» ABOUT THIS EXERCISE: For each line below that contains the string "filter", copy that line.

» SUPPLIED DATA:
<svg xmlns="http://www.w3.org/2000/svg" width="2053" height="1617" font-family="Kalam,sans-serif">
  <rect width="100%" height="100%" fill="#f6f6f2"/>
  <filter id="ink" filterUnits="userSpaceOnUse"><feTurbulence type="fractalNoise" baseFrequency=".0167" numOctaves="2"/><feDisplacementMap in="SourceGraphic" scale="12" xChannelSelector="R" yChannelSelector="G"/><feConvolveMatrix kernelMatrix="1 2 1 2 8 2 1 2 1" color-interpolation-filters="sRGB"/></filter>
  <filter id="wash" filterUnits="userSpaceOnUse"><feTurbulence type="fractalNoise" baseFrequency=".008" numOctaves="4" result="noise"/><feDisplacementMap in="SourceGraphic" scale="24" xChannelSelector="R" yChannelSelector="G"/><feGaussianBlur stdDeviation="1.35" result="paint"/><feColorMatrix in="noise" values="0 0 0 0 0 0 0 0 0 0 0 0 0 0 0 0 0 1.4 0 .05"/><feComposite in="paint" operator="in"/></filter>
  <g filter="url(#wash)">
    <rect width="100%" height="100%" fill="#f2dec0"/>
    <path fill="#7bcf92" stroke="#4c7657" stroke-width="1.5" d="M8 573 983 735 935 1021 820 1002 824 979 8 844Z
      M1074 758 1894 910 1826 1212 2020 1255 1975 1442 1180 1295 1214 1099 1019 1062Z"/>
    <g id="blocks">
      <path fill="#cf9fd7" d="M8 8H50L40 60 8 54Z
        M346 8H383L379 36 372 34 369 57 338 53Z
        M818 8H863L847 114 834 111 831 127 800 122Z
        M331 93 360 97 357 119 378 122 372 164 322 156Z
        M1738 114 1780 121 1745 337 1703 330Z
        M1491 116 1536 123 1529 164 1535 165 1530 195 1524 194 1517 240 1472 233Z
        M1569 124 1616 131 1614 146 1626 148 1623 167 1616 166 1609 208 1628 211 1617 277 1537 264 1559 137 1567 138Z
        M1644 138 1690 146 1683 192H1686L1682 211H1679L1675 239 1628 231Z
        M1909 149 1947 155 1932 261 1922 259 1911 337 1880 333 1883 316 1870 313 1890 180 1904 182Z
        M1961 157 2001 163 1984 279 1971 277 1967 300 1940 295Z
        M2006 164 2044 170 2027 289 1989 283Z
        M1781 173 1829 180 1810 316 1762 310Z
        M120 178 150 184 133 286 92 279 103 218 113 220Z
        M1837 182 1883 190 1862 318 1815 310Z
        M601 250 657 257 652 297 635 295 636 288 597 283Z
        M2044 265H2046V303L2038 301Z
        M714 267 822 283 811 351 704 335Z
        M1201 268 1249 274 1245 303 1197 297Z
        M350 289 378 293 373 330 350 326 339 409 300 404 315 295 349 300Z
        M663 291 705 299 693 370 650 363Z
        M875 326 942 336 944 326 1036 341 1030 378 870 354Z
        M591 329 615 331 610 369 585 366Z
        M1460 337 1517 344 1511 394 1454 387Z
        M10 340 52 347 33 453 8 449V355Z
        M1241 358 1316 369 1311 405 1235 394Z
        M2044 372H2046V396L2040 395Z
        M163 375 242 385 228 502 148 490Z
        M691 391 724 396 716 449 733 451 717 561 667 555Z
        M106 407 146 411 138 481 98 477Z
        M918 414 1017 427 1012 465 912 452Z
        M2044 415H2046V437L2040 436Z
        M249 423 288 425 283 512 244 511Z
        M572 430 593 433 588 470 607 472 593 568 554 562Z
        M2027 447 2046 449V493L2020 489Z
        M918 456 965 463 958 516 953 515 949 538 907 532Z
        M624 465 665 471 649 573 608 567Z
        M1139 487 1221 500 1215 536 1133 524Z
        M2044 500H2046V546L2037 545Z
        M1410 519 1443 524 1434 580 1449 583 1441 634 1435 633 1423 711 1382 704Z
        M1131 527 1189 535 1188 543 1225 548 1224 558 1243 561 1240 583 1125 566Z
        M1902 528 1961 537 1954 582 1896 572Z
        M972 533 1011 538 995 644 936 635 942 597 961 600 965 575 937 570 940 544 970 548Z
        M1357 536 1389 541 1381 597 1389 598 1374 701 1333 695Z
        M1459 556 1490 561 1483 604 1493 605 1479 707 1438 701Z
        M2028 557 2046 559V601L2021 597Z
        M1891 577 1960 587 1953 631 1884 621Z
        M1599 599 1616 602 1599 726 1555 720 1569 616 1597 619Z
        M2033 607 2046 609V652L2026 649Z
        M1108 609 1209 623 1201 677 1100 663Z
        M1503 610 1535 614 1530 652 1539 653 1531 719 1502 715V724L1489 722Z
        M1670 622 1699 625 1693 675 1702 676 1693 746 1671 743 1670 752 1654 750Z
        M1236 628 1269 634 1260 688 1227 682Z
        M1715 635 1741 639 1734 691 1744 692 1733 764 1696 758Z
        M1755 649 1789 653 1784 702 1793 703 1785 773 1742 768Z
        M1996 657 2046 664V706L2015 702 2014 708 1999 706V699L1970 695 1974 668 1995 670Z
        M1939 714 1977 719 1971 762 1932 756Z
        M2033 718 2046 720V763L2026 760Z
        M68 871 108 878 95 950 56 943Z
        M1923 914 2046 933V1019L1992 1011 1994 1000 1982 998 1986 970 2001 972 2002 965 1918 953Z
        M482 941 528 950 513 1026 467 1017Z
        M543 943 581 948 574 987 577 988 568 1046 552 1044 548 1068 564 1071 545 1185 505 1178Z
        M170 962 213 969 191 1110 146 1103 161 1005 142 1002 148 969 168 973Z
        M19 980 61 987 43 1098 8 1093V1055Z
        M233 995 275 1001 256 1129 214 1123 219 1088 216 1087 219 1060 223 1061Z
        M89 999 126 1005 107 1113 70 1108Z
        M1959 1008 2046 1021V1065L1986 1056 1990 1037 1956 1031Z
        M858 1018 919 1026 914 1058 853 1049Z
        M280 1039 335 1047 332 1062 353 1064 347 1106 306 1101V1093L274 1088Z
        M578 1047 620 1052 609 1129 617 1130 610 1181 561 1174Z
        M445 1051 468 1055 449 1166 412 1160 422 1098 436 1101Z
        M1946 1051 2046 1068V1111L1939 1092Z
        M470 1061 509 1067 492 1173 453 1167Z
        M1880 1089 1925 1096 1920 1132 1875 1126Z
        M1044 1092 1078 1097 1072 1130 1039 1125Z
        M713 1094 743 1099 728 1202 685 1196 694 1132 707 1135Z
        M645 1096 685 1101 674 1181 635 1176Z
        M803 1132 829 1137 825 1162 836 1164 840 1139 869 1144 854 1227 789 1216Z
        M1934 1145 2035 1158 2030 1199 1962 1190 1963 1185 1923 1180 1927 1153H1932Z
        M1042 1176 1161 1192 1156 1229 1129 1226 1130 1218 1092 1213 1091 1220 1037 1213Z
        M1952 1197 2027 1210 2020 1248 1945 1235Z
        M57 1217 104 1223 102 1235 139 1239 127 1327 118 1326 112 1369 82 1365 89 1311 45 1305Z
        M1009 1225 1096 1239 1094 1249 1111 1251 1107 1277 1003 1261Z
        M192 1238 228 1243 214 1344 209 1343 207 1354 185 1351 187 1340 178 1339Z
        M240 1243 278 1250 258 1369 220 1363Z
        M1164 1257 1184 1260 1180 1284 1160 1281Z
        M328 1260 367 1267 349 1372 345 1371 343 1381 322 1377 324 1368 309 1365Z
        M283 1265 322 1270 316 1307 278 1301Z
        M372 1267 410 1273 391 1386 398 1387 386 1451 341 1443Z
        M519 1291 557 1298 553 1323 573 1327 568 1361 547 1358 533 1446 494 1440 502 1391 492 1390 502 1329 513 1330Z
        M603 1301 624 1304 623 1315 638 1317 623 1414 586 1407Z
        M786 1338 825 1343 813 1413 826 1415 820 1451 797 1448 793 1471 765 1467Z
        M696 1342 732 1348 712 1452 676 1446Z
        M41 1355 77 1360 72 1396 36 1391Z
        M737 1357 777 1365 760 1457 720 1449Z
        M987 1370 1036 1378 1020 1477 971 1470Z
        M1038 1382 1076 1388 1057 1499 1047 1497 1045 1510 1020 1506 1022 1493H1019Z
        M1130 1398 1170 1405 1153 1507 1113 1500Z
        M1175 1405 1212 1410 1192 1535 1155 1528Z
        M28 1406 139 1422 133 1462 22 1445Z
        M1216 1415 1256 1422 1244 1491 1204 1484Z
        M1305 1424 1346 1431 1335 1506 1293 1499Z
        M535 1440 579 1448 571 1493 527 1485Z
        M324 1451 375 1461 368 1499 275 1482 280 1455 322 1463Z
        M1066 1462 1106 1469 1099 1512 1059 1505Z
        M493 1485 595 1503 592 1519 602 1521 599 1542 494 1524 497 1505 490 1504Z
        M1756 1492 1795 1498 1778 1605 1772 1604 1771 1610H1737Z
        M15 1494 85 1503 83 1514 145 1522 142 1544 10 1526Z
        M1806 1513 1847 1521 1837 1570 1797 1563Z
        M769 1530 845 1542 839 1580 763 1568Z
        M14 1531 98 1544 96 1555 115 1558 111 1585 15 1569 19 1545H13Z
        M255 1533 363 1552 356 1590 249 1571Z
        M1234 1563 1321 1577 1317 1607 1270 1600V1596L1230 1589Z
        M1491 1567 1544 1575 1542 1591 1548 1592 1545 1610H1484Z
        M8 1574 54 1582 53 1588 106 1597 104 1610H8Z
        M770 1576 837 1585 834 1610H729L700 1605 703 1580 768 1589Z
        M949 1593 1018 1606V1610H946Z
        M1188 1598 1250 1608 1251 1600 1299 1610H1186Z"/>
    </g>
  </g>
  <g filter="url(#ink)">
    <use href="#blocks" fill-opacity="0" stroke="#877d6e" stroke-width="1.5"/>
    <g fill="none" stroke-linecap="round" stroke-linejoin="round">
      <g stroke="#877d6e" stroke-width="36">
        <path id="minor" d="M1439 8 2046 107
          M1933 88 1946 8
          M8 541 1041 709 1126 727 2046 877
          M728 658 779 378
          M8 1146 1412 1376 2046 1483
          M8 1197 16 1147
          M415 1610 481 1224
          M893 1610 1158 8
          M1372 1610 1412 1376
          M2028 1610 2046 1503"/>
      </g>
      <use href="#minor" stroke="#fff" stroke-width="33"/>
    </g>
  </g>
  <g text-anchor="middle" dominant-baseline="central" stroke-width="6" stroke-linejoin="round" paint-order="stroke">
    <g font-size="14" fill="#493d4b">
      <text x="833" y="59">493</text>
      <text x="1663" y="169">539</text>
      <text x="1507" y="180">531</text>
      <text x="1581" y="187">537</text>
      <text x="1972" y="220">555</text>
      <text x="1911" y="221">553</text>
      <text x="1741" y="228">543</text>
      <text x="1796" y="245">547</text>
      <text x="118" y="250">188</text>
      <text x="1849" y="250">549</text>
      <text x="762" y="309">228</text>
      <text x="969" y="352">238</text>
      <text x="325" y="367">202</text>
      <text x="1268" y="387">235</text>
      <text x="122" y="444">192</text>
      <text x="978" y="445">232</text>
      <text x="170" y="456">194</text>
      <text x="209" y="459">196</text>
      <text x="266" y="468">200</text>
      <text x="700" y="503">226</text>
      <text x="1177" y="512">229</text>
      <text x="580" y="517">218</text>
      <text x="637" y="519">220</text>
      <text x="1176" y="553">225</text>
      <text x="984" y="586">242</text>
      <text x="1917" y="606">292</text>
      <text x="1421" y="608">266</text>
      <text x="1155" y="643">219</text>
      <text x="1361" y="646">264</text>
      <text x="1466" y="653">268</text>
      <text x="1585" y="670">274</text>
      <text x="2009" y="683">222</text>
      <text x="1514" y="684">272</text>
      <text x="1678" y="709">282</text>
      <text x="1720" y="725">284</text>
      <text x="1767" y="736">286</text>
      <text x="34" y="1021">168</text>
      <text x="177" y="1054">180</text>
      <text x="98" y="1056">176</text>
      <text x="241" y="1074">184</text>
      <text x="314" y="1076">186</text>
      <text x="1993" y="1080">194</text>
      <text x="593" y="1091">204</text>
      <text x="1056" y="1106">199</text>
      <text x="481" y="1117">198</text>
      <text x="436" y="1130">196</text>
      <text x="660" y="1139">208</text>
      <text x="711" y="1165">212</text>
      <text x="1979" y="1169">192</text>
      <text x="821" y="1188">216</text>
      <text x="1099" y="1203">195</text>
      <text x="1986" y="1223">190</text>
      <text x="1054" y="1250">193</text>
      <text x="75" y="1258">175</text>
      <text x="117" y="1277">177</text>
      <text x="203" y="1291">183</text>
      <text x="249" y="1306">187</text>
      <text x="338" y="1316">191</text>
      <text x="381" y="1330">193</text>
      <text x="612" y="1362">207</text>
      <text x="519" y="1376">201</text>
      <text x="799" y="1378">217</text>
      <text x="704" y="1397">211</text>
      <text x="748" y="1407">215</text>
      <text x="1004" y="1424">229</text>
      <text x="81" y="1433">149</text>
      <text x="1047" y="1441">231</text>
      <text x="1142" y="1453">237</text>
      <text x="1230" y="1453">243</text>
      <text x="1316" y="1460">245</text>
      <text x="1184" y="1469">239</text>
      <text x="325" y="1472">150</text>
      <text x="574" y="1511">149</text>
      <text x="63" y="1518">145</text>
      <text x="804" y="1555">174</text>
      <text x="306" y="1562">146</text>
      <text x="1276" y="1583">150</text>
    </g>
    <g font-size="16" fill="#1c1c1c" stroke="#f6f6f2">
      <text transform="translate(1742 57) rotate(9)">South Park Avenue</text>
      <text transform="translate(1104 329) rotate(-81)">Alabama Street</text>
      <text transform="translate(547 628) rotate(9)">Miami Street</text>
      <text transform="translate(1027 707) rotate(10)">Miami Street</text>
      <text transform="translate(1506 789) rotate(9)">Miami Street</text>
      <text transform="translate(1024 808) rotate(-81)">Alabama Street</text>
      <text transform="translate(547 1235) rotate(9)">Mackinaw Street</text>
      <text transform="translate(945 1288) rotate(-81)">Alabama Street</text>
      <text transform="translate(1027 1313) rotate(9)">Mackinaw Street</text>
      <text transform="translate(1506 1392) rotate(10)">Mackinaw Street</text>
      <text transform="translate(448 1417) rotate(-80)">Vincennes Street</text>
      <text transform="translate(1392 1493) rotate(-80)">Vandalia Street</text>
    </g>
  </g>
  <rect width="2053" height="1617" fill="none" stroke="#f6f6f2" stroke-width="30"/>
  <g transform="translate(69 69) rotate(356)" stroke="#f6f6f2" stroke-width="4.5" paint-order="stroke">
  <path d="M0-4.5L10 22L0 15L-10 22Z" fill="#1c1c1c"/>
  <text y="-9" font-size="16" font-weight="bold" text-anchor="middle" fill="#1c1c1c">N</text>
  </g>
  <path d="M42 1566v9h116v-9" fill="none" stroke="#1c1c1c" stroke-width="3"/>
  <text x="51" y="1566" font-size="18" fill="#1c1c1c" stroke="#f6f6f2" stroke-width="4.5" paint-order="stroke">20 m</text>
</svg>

» SOLUTION:
  <filter id="ink" filterUnits="userSpaceOnUse"><feTurbulence type="fractalNoise" baseFrequency=".0167" numOctaves="2"/><feDisplacementMap in="SourceGraphic" scale="12" xChannelSelector="R" yChannelSelector="G"/><feConvolveMatrix kernelMatrix="1 2 1 2 8 2 1 2 1" color-interpolation-filters="sRGB"/></filter>
  <filter id="wash" filterUnits="userSpaceOnUse"><feTurbulence type="fractalNoise" baseFrequency=".008" numOctaves="4" result="noise"/><feDisplacementMap in="SourceGraphic" scale="24" xChannelSelector="R" yChannelSelector="G"/><feGaussianBlur stdDeviation="1.35" result="paint"/><feColorMatrix in="noise" values="0 0 0 0 0 0 0 0 0 0 0 0 0 0 0 0 0 1.4 0 .05"/><feComposite in="paint" operator="in"/></filter>
  <g filter="url(#wash)">
  <g filter="url(#ink)">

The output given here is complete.